''The one thing that makes evolution such a neat theory, is that it expalins how organized complexity can arise from simplicity,'' as said by Richard Dawkins.
So this highlights my main point, that the simlicity of life, should happen frequently under a telescope, but it doesn't. Not when we want to observe the most simplistic of life, to evolve into a eukaryote.
My notes explain, that Darwinian supporters wanted to hype the early experimenst of Miller and Urey. In 1952-53, Stanley Miller and Harold Urey passed a 60,000 volt electricity through a generated spark into a bottled mixture of water, nitrogen, methane, ammonia, carbon monoxide and dioxide gasses, as suspected by the original goo.
The repeated this experiment over and over again, for a period of several days. After their experiment, they found there containment only held a sludge, and the sludge contained a number of different organic molecules, the kind associated with living things.

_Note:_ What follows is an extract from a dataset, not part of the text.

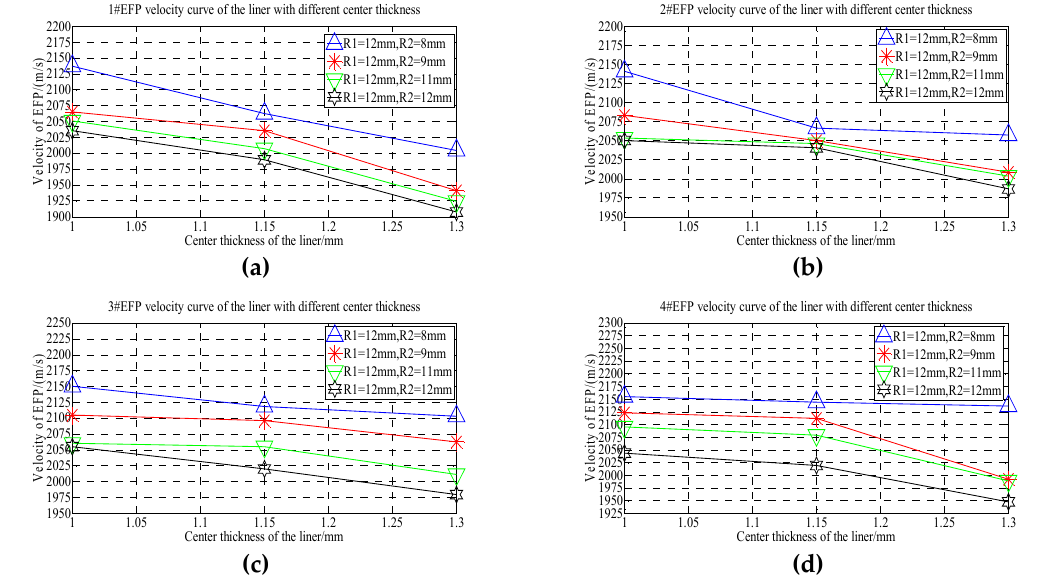
Figure 17. 1#EFP-4#EFP velocity curve of the center of the liner with different thickness: ( a ) 1#EFP velocity curve; ( b ) 2#EFP velocity curve; ( c ) 3#EFP velocity curve; ( d ) 4#EFP velocity curve.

Among them, was amino acids, the same building blocks of genetic materials, or DNA. Since then, it has led people to believe that these materials, the amino acids thought to bring life about, but to every scientists surprise, has never been observed. For the theory to work, it required that simple dead molecules are brought into life living, mobile matter. For such a thing to be correct, proteins themselves generated by the DNA of a cell* in a complex order of processes. This process leads to an enzyme.
But no evidence has been provided from these experiments that could create a single enzyme. If life is so abundant, and no chance really calculatable, then such life would be observed frequently, but it hasn't. So then, how could the enzymes form from amino acids if not by chance? I ask you to reconsider your statement that chance has nothing to do with it.
* and therego, DNA is not about being progressive. Even the first single-celled life needed to have DNA, and the factor i gave as a statistic still holds.